Any gear you wish you had brought with you from the beginning?

If anything we wish we’d brought LESS from the beginning. We are living proof that your stuff fills the space available. Our truck is packed! Early on in the Trans-Americas Journey we purged a lot of stuff – mainly clothes. But we still, honestly, have too much with us and it all, somehow, seems essential.

What has been your best travel-related purchase below $100?

Chaco flip flops are comfortable and durable and they have a grippy insole, which means your feet stay securely in them even when wet.

You’ll probably have to wait for a sale to get one for under $100 (that’s what we do), but we’ve worn our Patagonia R1 Fleece Pullovers for years and they’re still our go-to layer in a wide range of weather conditions.

Trans Americas Journey
Sporting our long-wearing Patagonia R1 Fleece Pullovers (and traditional chaps) before a ride at Hacienda San Agustin de Callo in Ecuador. Photo credit: Eric Mohl

What other favorite gear do you have?

As full-time travelers, we use a lot of things on a daily or near daily basis. Here are a few of our favorites.

Our SteriPEN purifies water in a flash using UV light (no chemicals). Over the years, we’ve relied on various SteriPEN models and they just keep getting smaller and smarter. Our current model is tiny and it charges via USB so there are no batteries to throw away. Here’s more about why all travelers should use a SteriPEN to stay healthy and reduce litter.
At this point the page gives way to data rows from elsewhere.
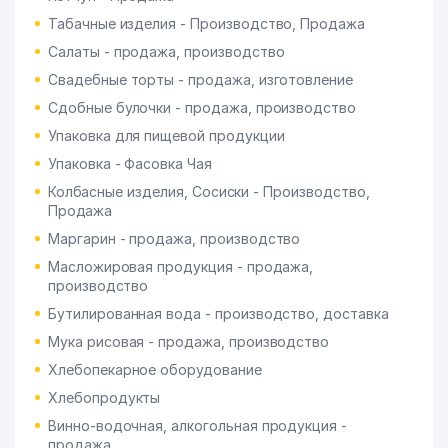
Табачные изделия - Производство, Продажа
Салаты - продажа, производство
Свадебные торты - продажа, изготовление
Сдобные булочки - продажа, производство
Упаковка для пищевой продукции
Упаковка - Фасовка Чая
Колбасные изделия, Сосиски - Производство,
Продажа
Маргарин - продажа, производство
Масложировая продукция - продажа,
производство
Бутилированная вода - производство, доставка
Мука рисовая - продажа, производство
Хлебопекарное оборудование
Хлебопродукты
Винно-водочная, алкогольная продукция -
продажа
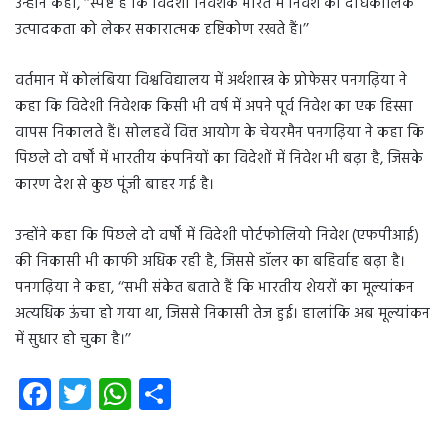
उन्होंने कहा, ‘‘स्पष्ट है कि विदेशी निवेशक भारत में निवेश की दीर्घकालिक
उत्पादकता को लेकर सकारात्मक दृष्टिकोण रखते हैं।’’
वर्तमान में कोलंबिया विश्वविद्यालय में अर्थशास्त्र के प्रोफेसर पनगढ़िया ने
कहा कि विदेशी निवेशक किसी भी वर्ष में अपने पूर्व निवेश का एक हिस्सा
वापस निकालते हैं। सोलहवें वित्त आयोग के चेयरमैन पनगढ़िया ने कहा कि
पिछले दो वर्षों में भारतीय कंपनियों का विदेशों में निवेश भी बढ़ा है, जिसके
कारण देश से कुछ पूंजी बाहर गई है।
उन्होंने कहा कि पिछले दो वर्षों में विदेशी पोर्टफोलियो निवेश (एफपीआई)
की निकासी भी काफी अधिक रही है, जिससे डॉलर का बहिर्वाह बढ़ा है।
पनगढ़िया ने कहा, ‘‘सभी संकेत बताते हैं कि भारतीय शेयरों का मूल्यांकन
अत्यधिक ऊंचा हो गया था, जिससे निकासी तेज हुई। हालांकि अब मूल्यांकन
में सुधार हो चुका है।’’
Fa
T
W
S
ce
wi
ha
ha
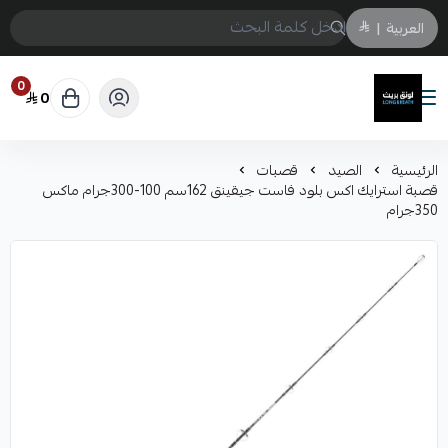
العربية
|
0
0
لونق بريث
الرئيسية
الصيد
قصبات
قصبة استرايك اكس بلود فاست جيقينق 162سم 100-300جرام ماكس
350جرام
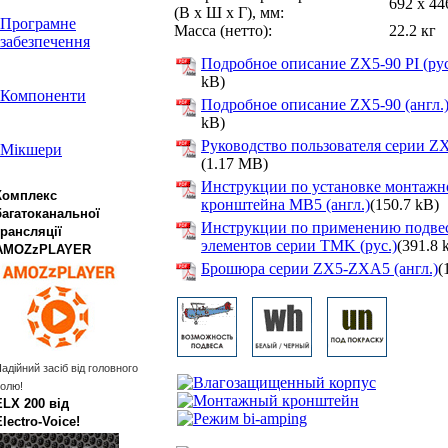
692 x 44
(В x Ш x Г)
, мм:
Програмне
Масса (нетто):
22.2 кг
забезпечення
Подробное описание ZX5-90 PI (рус
kB)
Компоненти
Подробное описание ZX5-90 (англ.
kB)
Руководство пользователя серии ZX
Мікшери
(1.17 MB)
Инструкции по установке монтажн
Комплекс
кронштейна MB5 (англ.)
(150.7 kB)
багатоканальної
Инструкции по применению подве
трансляції
элементов серии TMK (рус.)
(391.8 
AMOZzPLAYER
Брошюра серии ZX5-ZXA5 (англ.)
(
адійний засіб від головного
олю!
ELX 200 від
Electro‑Voice!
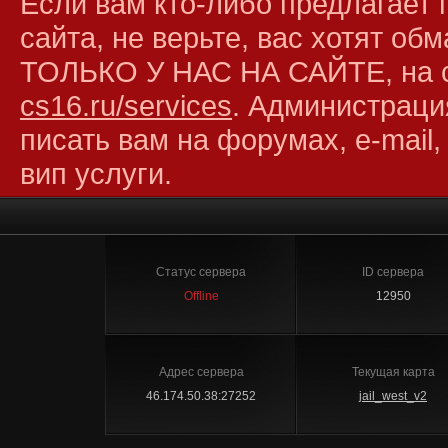
Если вам кто-либо предлагает 
сайта, не верьте, вас хотят об
ТОЛЬКО У НАС НА САЙТЕ, на 
cs16.ru/services
. Администраци
писать вам на форумах, e-mail,
вип услуги.
Статус сервера
ID сервера
Offline
12950
Адрес сервера
Текущая карта
46.174.50.38:27252
jail_west_v2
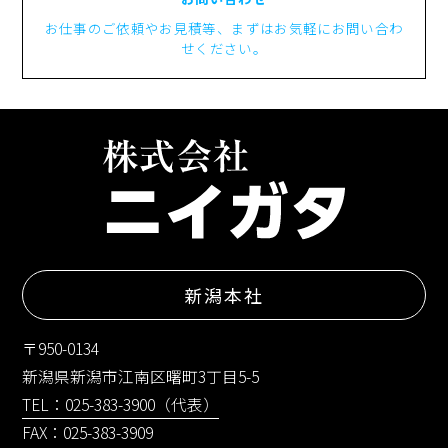
お仕事のご依頼やお見積等、まずはお気軽にお問い合わ
せください。
新潟本社
〒950-0134
新潟県新潟市江南区曙町3丁目5-5
TEL：025-383-3900（代表）
FAX：025-383-3909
Good sunglasses are a must and worth the investment, but it’s hard to find serious sunglasses that offer prescription lenses. Eric loves his Costa del Mar prescription sunglasses. They’re hardcore and comfortable and the lenses were made to his exact prescription.

Eric has always used Canon cameras and he has a range of bodies and lenses that he loves. But sometimes a big camera kit is impractical and that’s when his Canon Powershot G9X LINK small model comes into play. It’s small, discrete, fits into a case that can be threaded onto a belt for security and it takes fantastic pictures.
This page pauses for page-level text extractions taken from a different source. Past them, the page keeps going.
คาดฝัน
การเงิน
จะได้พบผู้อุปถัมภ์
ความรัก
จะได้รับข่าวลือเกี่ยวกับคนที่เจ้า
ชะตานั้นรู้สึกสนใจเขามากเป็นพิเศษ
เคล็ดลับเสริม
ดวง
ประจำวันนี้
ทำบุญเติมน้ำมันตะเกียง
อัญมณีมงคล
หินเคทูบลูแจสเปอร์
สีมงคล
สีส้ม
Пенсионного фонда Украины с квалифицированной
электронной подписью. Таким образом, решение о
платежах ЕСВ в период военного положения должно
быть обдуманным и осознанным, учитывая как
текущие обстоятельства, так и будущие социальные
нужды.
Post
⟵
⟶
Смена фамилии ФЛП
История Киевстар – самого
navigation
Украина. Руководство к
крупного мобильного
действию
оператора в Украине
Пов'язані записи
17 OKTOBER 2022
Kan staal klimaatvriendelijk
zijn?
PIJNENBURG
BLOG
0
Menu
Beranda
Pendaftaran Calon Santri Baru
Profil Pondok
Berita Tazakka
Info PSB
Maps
Karen doesn’t take photos, but it’s her job to spot the critters so Eric can get his shots. She often relies on her Steiner Optics Navigator Pro 7X30 binoculars (this post from our travel blog will help you figure out why those numbers are important and how to buy the best binoculars for travel). These babies are light enough to hike with, totally waterproof, and have a feature called Sports Auto Focus which means you can see things in the distance or up close without fiddling with the focus.

Trans Americas Journey
Cruising the Brazilian rainforest. Photo credit: Eric Mohl

What is your best advice for other travelers?
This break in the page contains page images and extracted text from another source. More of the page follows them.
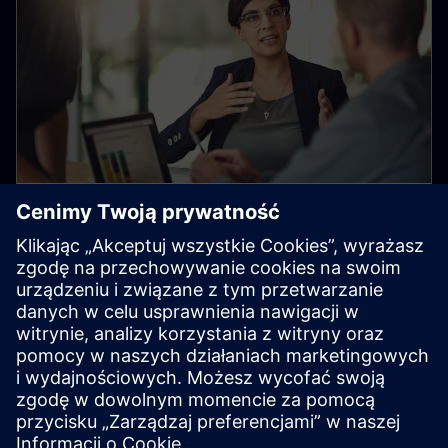
Wykrywanie i oceny ryzyka
Nasza współpraca z dostawcami opiera się na
Kodeksie postępowania firmy Siemens, który
odzwierciedla nasze podstawowe wartości i zapewnia
przestrzeganie krajowych oraz międzynarodowych
przepisów prawnych.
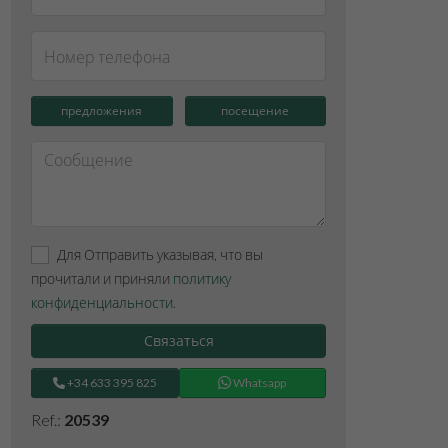
предложения
посещение
Для Отправить указывая, что вы
прочитали и приняли
политику
конфиденциальности
.
Связаться
+34 633 395 825
Whatsapp
Ref.:
20539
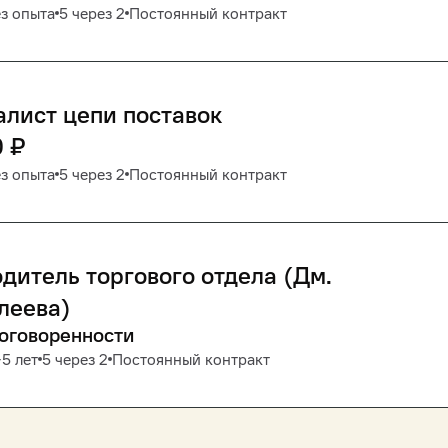
з опыта
5 через 2
Постоянный контракт
лист цепи поставок
0
₽
з опыта
5 через 2
Постоянный контракт
дитель торгового отдела (Дм.
леева)
договоренности
5 лет
5 через 2
Постоянный контракт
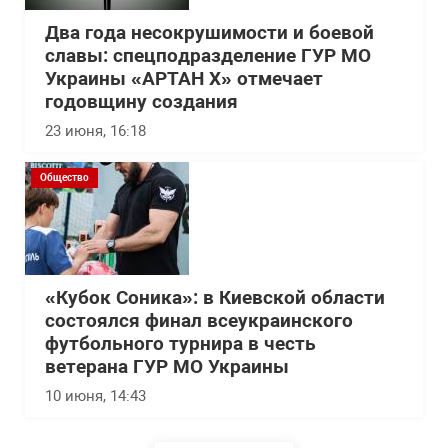
Два года несокрушимости и боевой
славы: спецподразделение ГУР МО
Украины «АРТАН Х» отмечает
годовщину создания
23 июня, 16:18
Общество
«Кубок Соника»: в Киевской области
состоялся финал всеукраинского
футбольного турнира в честь
ветерана ГУР МО Украины
10 июня, 14:43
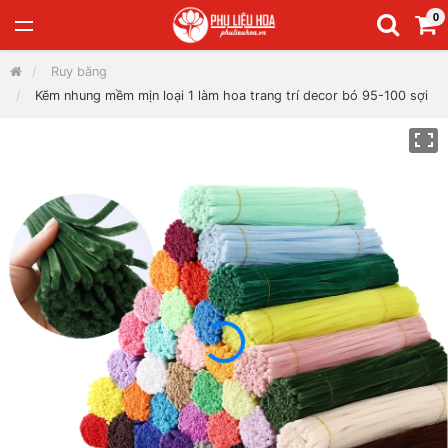
0
Ruy băng
Kẽm nhung mềm mịn loại 1 làm hoa trang trí decor bó 95-100 sợi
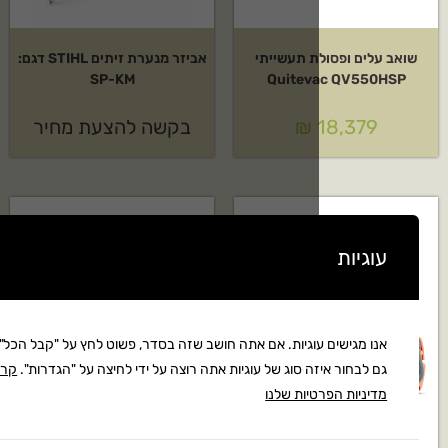
ת תעשייתי
אביזר מנערת זיתים STIHL דגם:
SP-KM
Quitev
₪
בקשה להצעת מחיר
וגיות. אם אתה חושב שזה בסדר, פשוט לחץ על "קבל הכל". אתה יכול
ה סוג של עוגיות אתה רוצה על ידי לחיצה על "הגדרות".
קרא את
יות שלנו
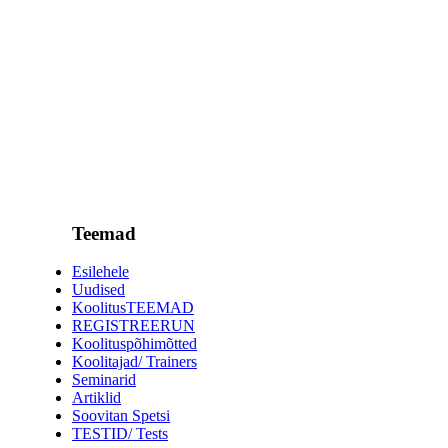
Teemad
Esilehele
Uudised
KoolitusTEEMAD
REGISTREERUN
Koolituspõhimõtted
Koolitajad/ Trainers
Seminarid
Artiklid
Soovitan Spetsi
TESTID/ Tests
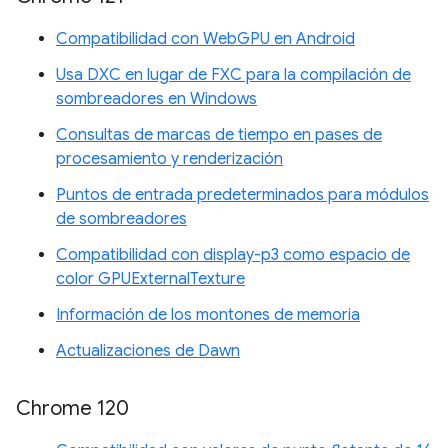
Compatibilidad con WebGPU en Android
Usa DXC en lugar de FXC para la compilación de
sombreadores en Windows
Consultas de marcas de tiempo en pases de
procesamiento y renderización
Puntos de entrada predeterminados para módulos
de sombreadores
Compatibilidad con display-p3 como espacio de
color GPUExternalTexture
Información de los montones de memoria
Actualizaciones de Dawn
Chrome 120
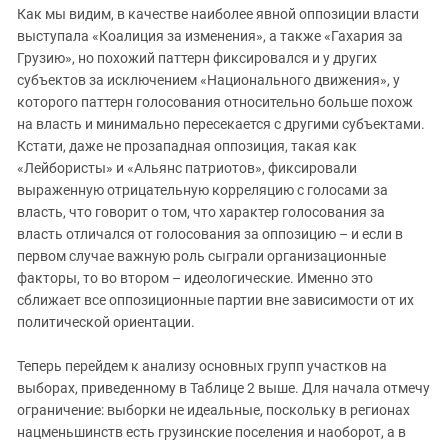
Как мы видим, в качестве наиболее явной оппозиции власти
выступала «Коалиция за изменения», а также «Гахария за
Грузию», но похожий паттерн фиксировался и у других
субъектов за исключением «Национального движения», у
которого паттерн голосования относительно больше похож
на власть и минимально пересекается с другими субъектами.
Кстати, даже не прозападная оппозиция, такая как
«Лейбористы» и «Альянс патриотов», фиксировали
выраженную отрицательную корреляцию с голосами за
власть, что говорит о том, что характер голосования за
власть отличался от голосования за оппозицию – и если в
первом случае важную роль сыграли организационные
факторы, то во втором – идеологические. Именно это
сближает все оппозиционные партии вне зависимости от их
политической ориентации.
Теперь перейдем к анализу основных групп участков на
выборах, приведенному в Таблице 2 выше. Для начала отмечу
ограничение: выборки не идеальные, поскольку в регионах
нацменьшинств есть грузинские поселения и наоборот, а в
Don’t let anyone else define what your travel experiences should be. Everyone has different travel goals and different travel styles. There is no right or wrong trip. Also, all of us make mistakes out there. Sometimes we get lost, we waste time, we feel confused. That’s actually one of the liberating parts of traveling, the freedom to make those kinds of “mistakes” and turn them into experiences and treasured memories as you navigate your way back on track in a foreign situation. That’s satisfying and exciting and, hopefully, you learn a thing or two that you can bring home with you so that mistakes and setbacks even back on familiar turf are more easily handled.

Trans Americas Journey
Breaking out our Steiner binoculars near the Cotopaxi Volcano in Ecuador. Photo credit: Eric Mohl

What will the future bring?

Our Trans-Americas Journey has been on the road since 2006, covering about 185,000 miles so far. In that time, we’ve extensively explored all of North America, all of Central America, and some of South America (Colombia, Ecuador, Peru, and Bolivia). But we still have much of South America in front of us and we anticipate many more years on the road before we reach Ushuaia and begin traveling back north. So, the future will bring more of the same slow, immersive, thorough exploration we’ve become known for. We’re sure to find adventures along the way (we always do), but one adventure is known for sure: after doing a lot of trekking in Peru we will finally be doing the famous Inca Trail in June of 2018 with Apus Peru. The gear we’re dreaming of adding to our tool chest includes a DJI Mavic Drone. We love our DJI Phantom 3 Pro, but the Mavic is so much smaller and quieter.